While I was waiting for Brett to run the shuttle another group arrived at the take out. We all agreed that it was a great run, but it didn’t add to my confidence any that I was talking to a group of high school kids on a class trip from England. And so it goes.
Here is an idea from one of the Latin American authors, Borges. He explains fear as an event related to the future. Fear isn’t really about what is happening, it is about what could happen. How can we really compare different fears if they are really just thoughts about the future? Let me use another one of his analogies. When we hear that a large number of people are starving because of a drought, a different emotional response is evoked in comparison to when we hear that a lone hiker got lost and starved to death. But realistically don’t all people experience the same pain when they starve. It matters very little if it is just you or your entire country.
Made a slight detour through a campground along the fjords to grab a shower and Internet. We weren’t quite sneaky enough and had to pay this time. Ended up playing cards and hackie sack with the Swedish, Finnish, and Norwegian help. The conversation about different languages and accents was amazing, as was our cute Swedish host. Not only do they all know English, they often learn a number of the local dialects and languages as well. Pretty amazing to me, the local farm boy, who couldn’t see the importance of learning Spanish on the farm. Spent a long day hiking around the fjord.





Then we ran into some good luck and found a couple of paddlers that Brett had talked to on the Internet before our trip: Patrick and Rich. Their love-hate traveling relationship was amazing. Rich picked all of the rivers and all of the details and Pat drove his car right where he was supposed too. They ran a lot more rivers then Brett and I had on a similar amount of time. But somehow I don’t think they had experienced a game of hackie sack along a fjord with a Swedish and a Norwegian host. The first morning Brett was able to run a class 5 section of Ulvaa with them and that evening Brett and I where able to run the upper Rauma river. Things were shaping up! One of the highlights of the trip for me was Mini Huka Falls. The biggest single drop I ran in Norway. We pulled up to scout the rapid and chatted with a local family enjoying the beautiful day beside the river (it helped that they had a hot daughter). With such an audience, I had to run the drop. They offered to take pictures and off we went. A perfect 20 plus falls, with a deep undercut on the left an amazing boof rock in the center. Sky time. Then after the drop we retrieved the camera and they offered us local chocolate. Beautiful.



After an amazing drive we spent the next day on the Valldola, my favorite river of the trip. A low water creek that started in the highlands and quickly made its way down to the fjord. You could always look over your shoulder and see the creek’s headwaters. Definitely troll country.









Even with the low water I still walked a few things, but the slides and falls were my cup-of-tea. Watched a pair of Germans run it all except the last drop. At the end of the run we made plans to meet up again and the Sjoa River Festival.
On the way to the festival we made a detour to the Store Ula river just to find extremely low levels. The triple waterfall at the takeout seemed runnable but required a lot more safety. The fourth waterfall was a sketchy 60 footer. The fifth waterfall inspired Brett. A calm pool lead into a 25 footer with a soft pillow. Took us a while to get his boat and set safety and then it was a go. In the excitement Brett forgot to boof and melted in behind the waterfall. As he resurfaced in an indo the tail of his boat was caught on the wall and his head was stuck under water in the boil. He was convinced that he was getting worked and I was convinced that the entire situation was hilarious because he was completely safe. I’ll post some pictures for your amusement.

## Provided data
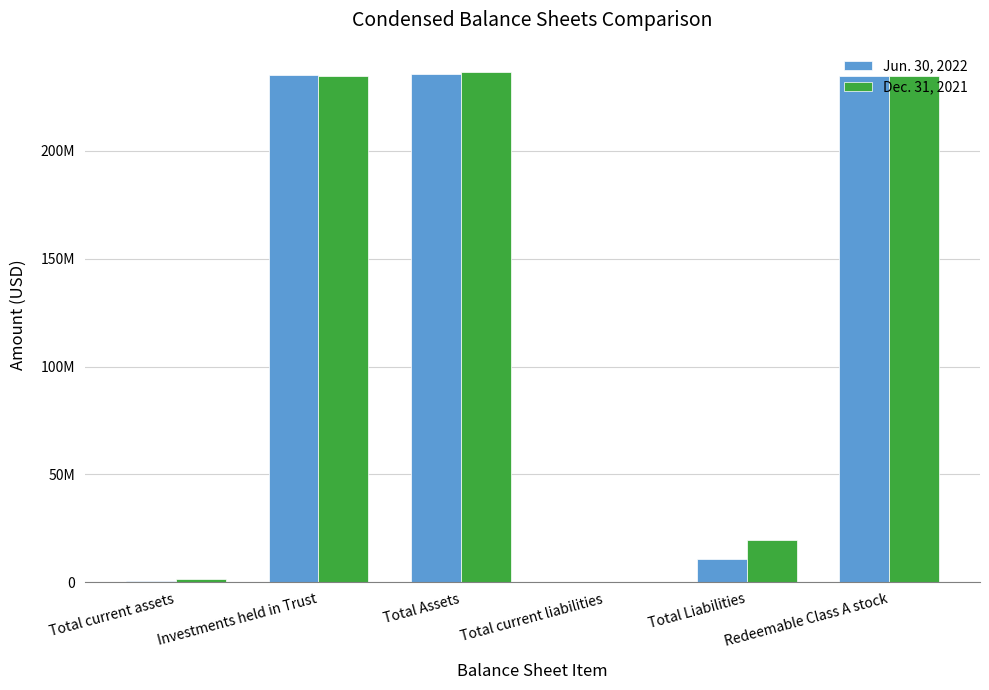

Where does the Jun. 30, 2022 series first go above 234663680?

Investments held in Trust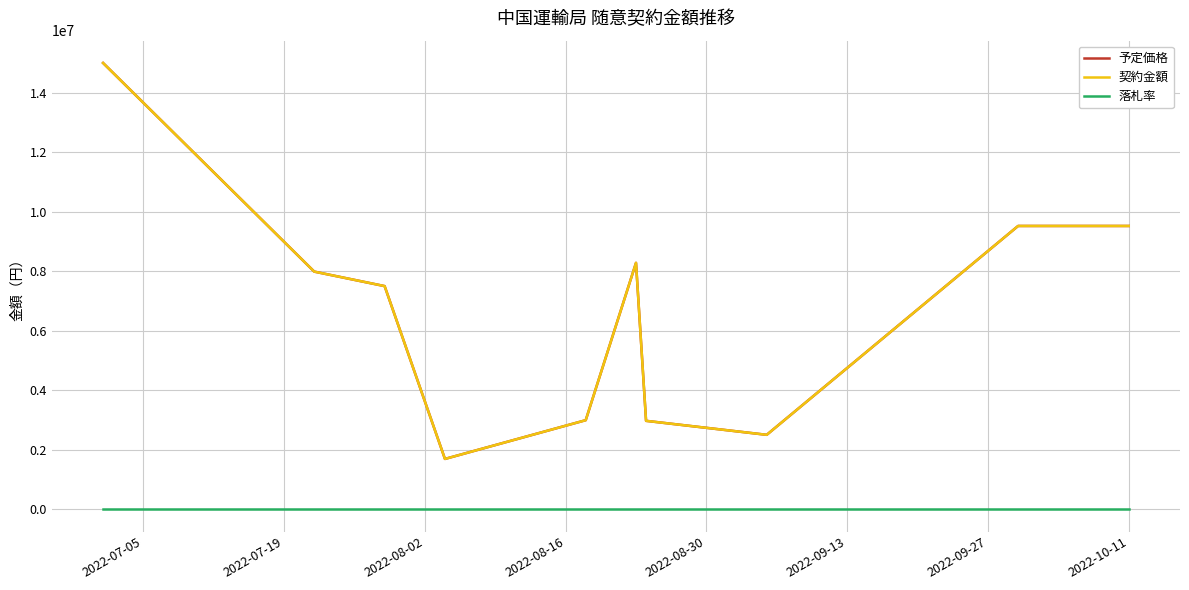

True or false: 落札率 and 予定価格 intersect in this chart.

False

## Problems to solve
A) In the Norway kayaking account, why did Brett end up behind the fifth waterfall on the Store Ula, and why did the narrator find the moment funny? Answer in one to three sentences.
B) Answer these questions from the Norway kayaking account, one per line:
(i) According to the idea attributed to Borges, what event is fear related to?
(ii) Which river does the narrator call a favorite of the trip?
(iii) What was the biggest single drop the narrator ran in Norway?
C) Retype the part of the Norway kayaking account starting with "Here is an idea" and going on through "your entire country.".
The listing comes from a source separate from the Norway kayaking account.

## Task-by-task outputs
A) In the excitement, Brett forgot to boof and melted in behind the waterfall. The narrator found the situation hilarious because Brett was completely safe, even though Brett was convinced he was getting worked.

B)
(i) The future.
(ii) The Valldola.
(iii) Mini Huka Falls.

C)
Here is an idea from one of the Latin American authors, Borges. He explains fear as an event related to the future. Fear isn’t really about what is happening, it is about what could happen. How can we really compare different fears if they are really just thoughts about the future? Let me use another one of his analogies. When we hear that a large number of people are starving because of a drought, a different emotional response is evoked in comparison to when we hear that a lone hiker got lost and starved to death. But realistically don’t all people experience the same pain when they starve. It matters very little if it is just you or your entire country.